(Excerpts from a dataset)
^^^^

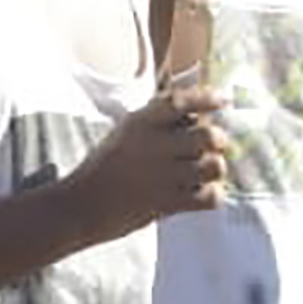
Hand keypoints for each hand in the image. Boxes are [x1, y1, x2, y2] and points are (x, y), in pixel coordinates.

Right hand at [68, 88, 227, 235]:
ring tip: (205, 173)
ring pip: (213, 166)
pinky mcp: (165, 203)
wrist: (79, 206)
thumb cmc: (105, 167)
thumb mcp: (125, 132)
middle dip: (219, 140)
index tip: (224, 100)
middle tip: (214, 146)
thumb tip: (197, 113)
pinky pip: (208, 197)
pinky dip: (212, 196)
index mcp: (141, 123)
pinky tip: (201, 194)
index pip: (181, 101)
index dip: (207, 97)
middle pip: (208, 135)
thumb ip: (157, 121)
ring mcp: (161, 175)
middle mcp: (153, 145)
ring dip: (215, 169)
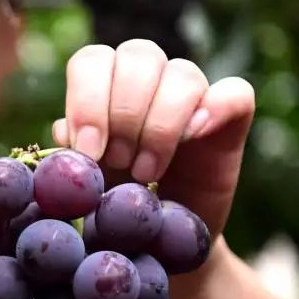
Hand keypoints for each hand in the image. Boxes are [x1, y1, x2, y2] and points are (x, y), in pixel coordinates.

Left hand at [54, 39, 254, 238]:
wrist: (155, 243)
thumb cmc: (109, 206)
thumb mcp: (81, 183)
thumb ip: (68, 154)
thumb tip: (61, 129)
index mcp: (103, 84)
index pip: (92, 61)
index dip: (87, 101)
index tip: (88, 150)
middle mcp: (148, 79)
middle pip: (138, 55)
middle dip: (124, 113)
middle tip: (118, 161)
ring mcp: (192, 95)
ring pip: (182, 72)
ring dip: (160, 124)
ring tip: (145, 172)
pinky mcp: (230, 120)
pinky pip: (236, 93)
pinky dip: (217, 108)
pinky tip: (195, 135)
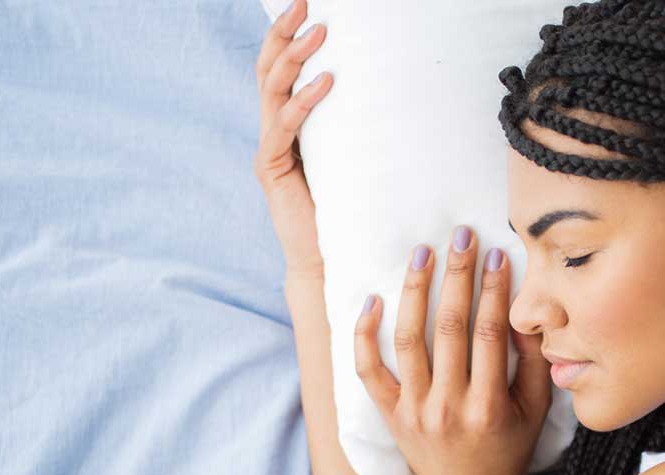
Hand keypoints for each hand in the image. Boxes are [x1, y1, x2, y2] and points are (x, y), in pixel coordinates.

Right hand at [253, 0, 332, 284]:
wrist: (330, 259)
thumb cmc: (350, 208)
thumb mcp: (355, 156)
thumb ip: (358, 126)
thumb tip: (395, 89)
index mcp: (289, 125)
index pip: (281, 70)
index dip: (287, 35)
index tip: (307, 5)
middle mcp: (274, 132)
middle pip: (269, 70)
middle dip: (284, 33)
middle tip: (306, 5)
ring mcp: (270, 150)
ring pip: (272, 91)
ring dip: (294, 58)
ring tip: (318, 34)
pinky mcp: (272, 171)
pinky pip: (284, 129)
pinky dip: (304, 103)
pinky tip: (326, 84)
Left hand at [353, 227, 553, 474]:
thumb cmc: (508, 451)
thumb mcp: (535, 411)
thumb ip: (533, 363)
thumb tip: (523, 311)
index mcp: (488, 406)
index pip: (489, 333)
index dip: (494, 289)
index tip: (497, 254)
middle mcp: (447, 407)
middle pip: (449, 327)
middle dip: (457, 275)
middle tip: (460, 235)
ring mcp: (413, 411)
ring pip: (408, 339)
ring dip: (415, 290)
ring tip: (421, 252)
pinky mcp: (390, 415)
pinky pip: (369, 370)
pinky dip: (365, 334)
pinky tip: (372, 299)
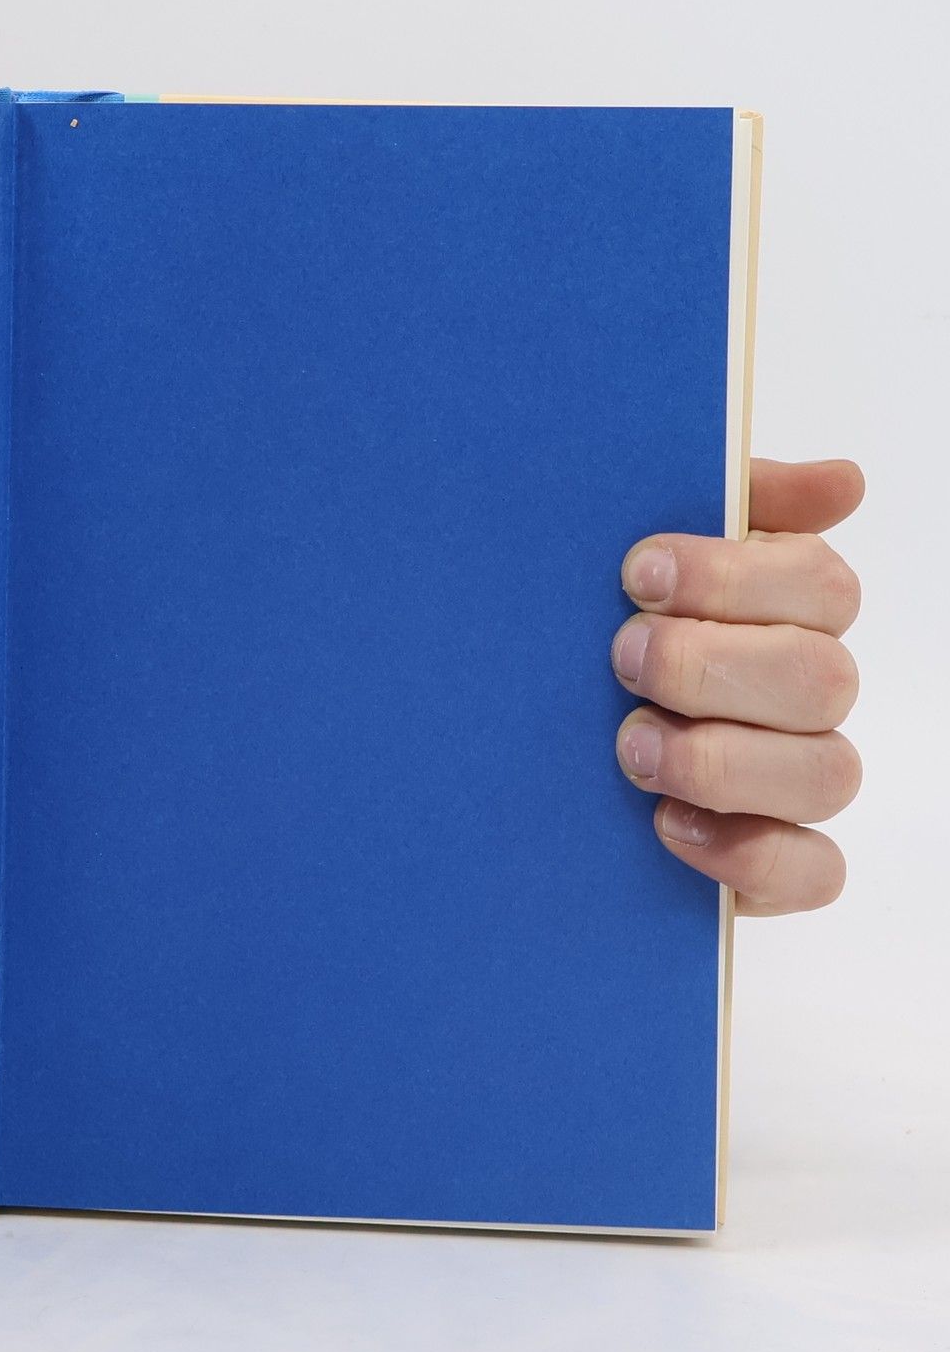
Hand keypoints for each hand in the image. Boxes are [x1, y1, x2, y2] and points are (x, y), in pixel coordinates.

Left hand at [614, 457, 863, 914]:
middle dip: (711, 667)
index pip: (819, 585)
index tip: (635, 574)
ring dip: (723, 760)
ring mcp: (795, 777)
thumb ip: (728, 499)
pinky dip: (751, 855)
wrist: (507, 736)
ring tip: (633, 749)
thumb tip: (844, 481)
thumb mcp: (639, 553)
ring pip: (828, 775)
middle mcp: (804, 693)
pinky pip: (814, 871)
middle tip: (622, 660)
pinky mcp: (776, 858)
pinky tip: (670, 826)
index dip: (734, 577)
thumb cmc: (594, 624)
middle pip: (821, 678)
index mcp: (784, 609)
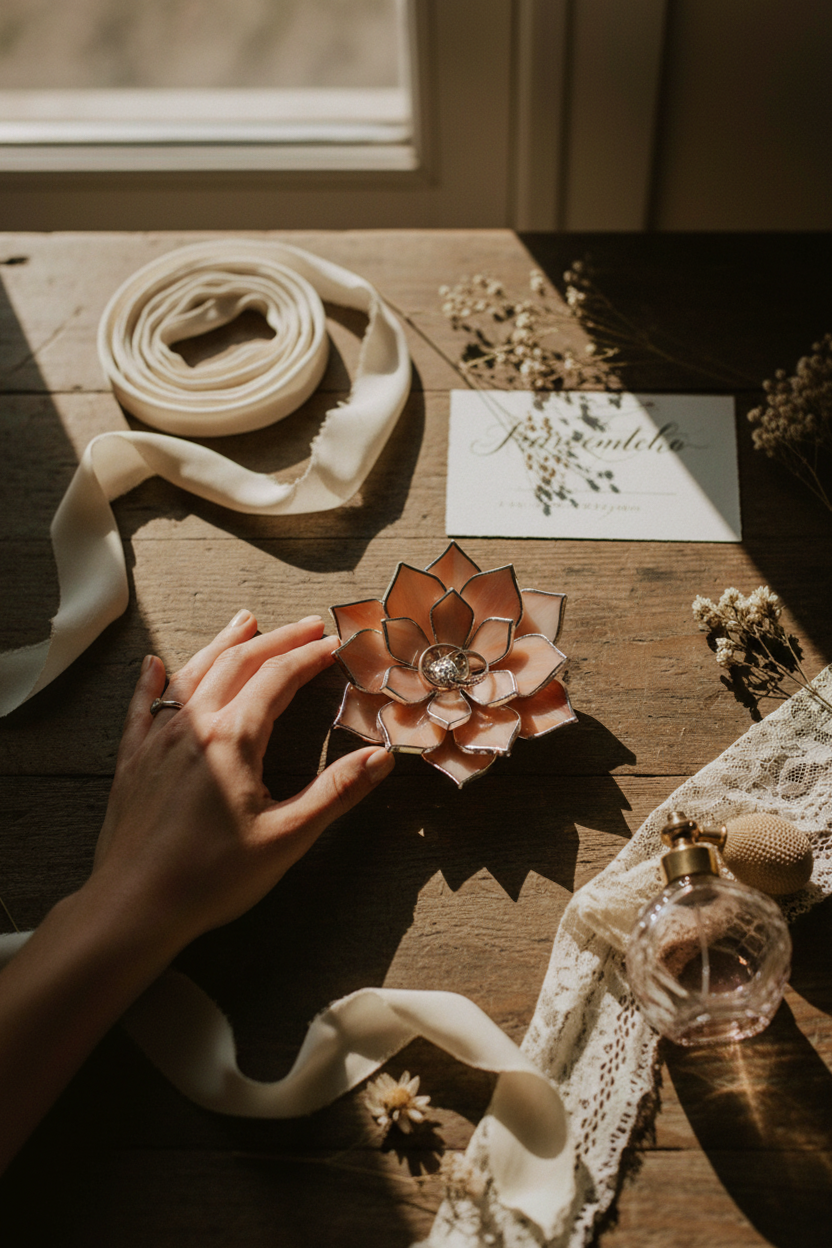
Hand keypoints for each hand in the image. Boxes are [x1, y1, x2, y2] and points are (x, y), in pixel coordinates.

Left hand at [92, 610, 393, 948]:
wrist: (134, 907)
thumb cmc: (211, 878)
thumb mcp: (286, 838)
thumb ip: (335, 793)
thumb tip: (381, 758)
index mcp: (233, 740)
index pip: (277, 679)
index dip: (309, 656)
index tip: (334, 644)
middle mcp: (193, 728)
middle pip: (238, 664)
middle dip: (277, 640)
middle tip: (308, 625)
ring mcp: (157, 742)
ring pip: (192, 675)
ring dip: (223, 645)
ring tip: (244, 622)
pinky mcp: (132, 763)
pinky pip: (141, 708)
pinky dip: (151, 681)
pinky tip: (153, 665)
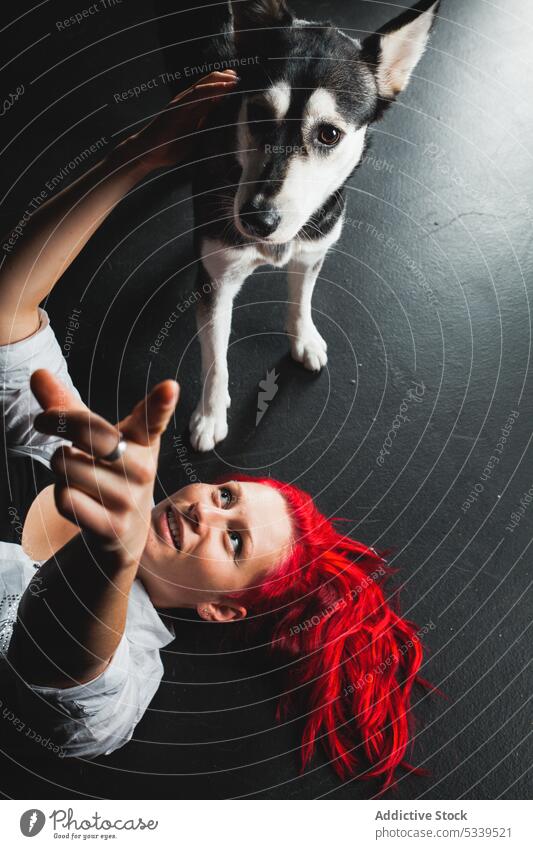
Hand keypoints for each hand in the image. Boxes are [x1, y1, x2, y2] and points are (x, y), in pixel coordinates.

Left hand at [31, 369, 178, 570]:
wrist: (125, 532)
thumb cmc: (109, 473)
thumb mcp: (97, 439)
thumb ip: (68, 405)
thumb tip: (38, 374)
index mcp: (143, 441)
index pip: (152, 420)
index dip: (161, 404)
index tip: (170, 387)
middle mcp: (142, 468)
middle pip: (90, 432)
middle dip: (58, 422)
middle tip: (45, 420)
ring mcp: (129, 499)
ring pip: (66, 464)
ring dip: (59, 465)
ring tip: (78, 473)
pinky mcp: (113, 526)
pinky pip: (65, 498)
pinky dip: (61, 494)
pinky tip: (80, 499)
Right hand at [120, 70, 238, 171]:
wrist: (148, 153)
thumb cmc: (169, 148)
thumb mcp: (193, 136)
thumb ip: (204, 126)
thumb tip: (220, 121)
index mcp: (189, 109)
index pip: (208, 93)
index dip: (223, 87)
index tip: (237, 84)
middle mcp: (185, 102)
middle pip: (206, 84)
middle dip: (223, 79)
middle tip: (238, 76)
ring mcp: (181, 104)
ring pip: (203, 86)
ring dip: (220, 81)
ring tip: (235, 78)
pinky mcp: (177, 108)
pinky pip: (196, 95)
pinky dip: (211, 89)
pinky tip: (223, 88)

^^^^

Task to carry out —
Would you write out an exact copy of the entries above, with no images?

Reply to the task —
Hand keypoints for each hand in the image. Boxes are [x1, y1, x2, y2] and points are (x, y), in pixel coordinates.

Right hand at [68, 88, 227, 235]:
ring tip: (205, 173)
ring pip: (213, 166)
pinky mcp: (165, 203)
wrist: (79, 206)
thumb cmc: (105, 167)
thumb mcp: (125, 132)
middle dip: (219, 140)
index tip: (224, 100)
middle tip: (214, 146)
thumb tip: (197, 113)
pinky pip: (208, 197)
pinky dip: (212, 196)
index mcp: (141, 123)
pinky tip: (201, 194)
index pip: (181, 101)
index dip: (207, 97)
middle pip: (208, 135)
thumb ip: (157, 121)
ring mcp: (161, 175)
middle mcp: (153, 145)
ring dip: (215, 169)
Hand keypoints for each hand in the image. Boxes are [x1, y1, x2, y2] and points are (x, y), in pixel coordinates.

Left hand at [54, 39, 254, 238]:
wrist: (155, 243)
thumb cmc: (109, 206)
thumb mcp: (81, 183)
thumb ip: (68, 154)
thumb tip: (61, 129)
index mcp: (103, 84)
index pip: (92, 61)
index dip: (87, 101)
index tip: (88, 150)
middle mcp: (148, 79)
middle pip: (138, 55)
middle dip: (124, 113)
middle tip: (118, 161)
ring mcp: (192, 95)
ring pip: (182, 72)
ring dip: (160, 124)
ring tip: (145, 172)
pinky mcp: (230, 120)
pinky pip: (236, 93)
pinky dip: (217, 108)
pinky tip: (195, 135)
Hand keypoints for each hand in the image. Boxes are [x1, y1, x2, y2] and points are (x, y), in pixel coordinates.

Right hand at [253, 0, 332, 284]:
wrist: (330, 259)
thumb cmc: (350, 208)
thumb mcp: (355, 156)
thumb ip: (358, 126)
thumb tip: (395, 89)
index mcp: (289, 125)
index pip: (281, 70)
index dip: (287, 35)
index tip: (307, 5)
middle mcp: (274, 132)
middle pip: (269, 70)
middle dip: (284, 33)
middle tip: (306, 5)
ring mcp: (270, 150)
ring pip: (272, 91)
ring dip: (294, 58)
ring tip: (318, 34)
pinky mcp: (272, 171)
pinky pip: (284, 129)
pinky dip: (304, 103)
pinky tip: (326, 84)
Left hand at [353, 227, 553, 474]:
thumb cmc: (508, 451)
thumb mcp: (535, 411)
thumb ip: (533, 363)
thumb tip: (523, 311)
index mcp: (488, 406)
index pip: (489, 333)
index dip: (494, 289)
index tip: (497, 254)
middle mcp: (447, 407)
middle pip: (449, 327)
middle dip: (457, 275)
middle tip: (460, 235)
ring mcp: (413, 411)
ring pip: (408, 339)
ring dip: (415, 290)
ring tip: (421, 252)
pinky mcp: (390, 415)
pinky pip: (369, 370)
pinky dip: (365, 334)
pinky tip: (372, 299)
Hand keypoints for each hand in the image. Boxes are [x1, y1, x2, y2] and points are (x, y), in pixel coordinates.

Left hand at [614, 457, 863, 914]:
middle dip: (711, 667)
index pip: (819, 585)
index tip: (635, 574)
ring dip: (723, 760)
ring mcp: (795, 777)
thumb ip: (728, 499)
pinky dip: (751, 855)
wrist: (507, 736)
ring tip: (633, 749)
thumb tip: (844, 481)
thumb mcp: (639, 553)
ring pip: (828, 775)
middle mcp: (804, 693)
pinky pip: (814, 871)
middle tip: (622, 660)
pinky mcp: (776, 858)
pinky tip: (670, 826)
index dip: (734, 577)
thumb cmc: (594, 624)
middle pip: (821, 678)
index mcp: (784, 609)
Hand keypoints for each hand in the image. Boxes are [x1, y1, x2, y2] and points are (x, y), in pixel coordinates.

Left hand at [92, 610, 393, 948]:
wrist: (134, 907)
thumb cmc: (211, 878)
thumb mcp: (286, 838)
thumb ip: (335, 793)
thumb tip: (381, 758)
index mcp: (233, 740)
index pip: (277, 679)
index dip: (309, 656)
index tip: (334, 644)
middle mcp: (193, 728)
middle pip: (238, 664)
middle dip: (277, 640)
middle tip: (308, 625)
ring mcp: (157, 742)
ring pip: (192, 675)
ring dip: (223, 645)
ring tip: (244, 622)
pinky mcp: (132, 763)
pinky pip: (141, 708)
pinky dip: (151, 681)
pinky tip: (153, 665)
Hand keypoints for each hand in the image. Boxes are [x1, y1, x2, y2] and points are (x, y), in pixel coordinates.

Left hand at [31, 369, 178, 570]:
wrist: (125, 532)
thumb cmc: (109, 473)
thumb mcp: (97, 439)
thumb ip: (68, 405)
thumb tip: (38, 374)
index mcp: (143, 441)
index pip: (152, 420)
index dip: (161, 404)
index tip: (170, 387)
middle mcp: (142, 468)
middle pip: (90, 432)
middle dip: (58, 422)
middle tip: (45, 420)
ring mcp: (129, 499)
ring pip: (66, 464)
ring dip: (59, 465)
ring tip: (78, 473)
pinky mcp: (113, 526)
pinky pip: (65, 498)
pinky dip: (61, 494)
pinky tip: (80, 499)
Right hand at [120, 70, 238, 171]:
wrist: (148, 153)
thumb cmc: (169, 148)
thumb mcp: (193, 136)
thumb ip: (204, 126)
thumb tip: (220, 121)
index mcp: (189, 109)
index pip: (208, 93)
index dip: (223, 87)
index tip: (237, 84)
middle mcp: (185, 102)
middle pip: (206, 84)
middle dip: (223, 79)
middle tip: (238, 76)
ring mcp: (181, 104)
ring pip: (203, 86)
ring dip: (220, 81)
ring tip: (235, 78)
pinky mcp: (177, 108)
pinky pip: (196, 95)
pinky dip: (211, 89)
pinky tip: (223, 88)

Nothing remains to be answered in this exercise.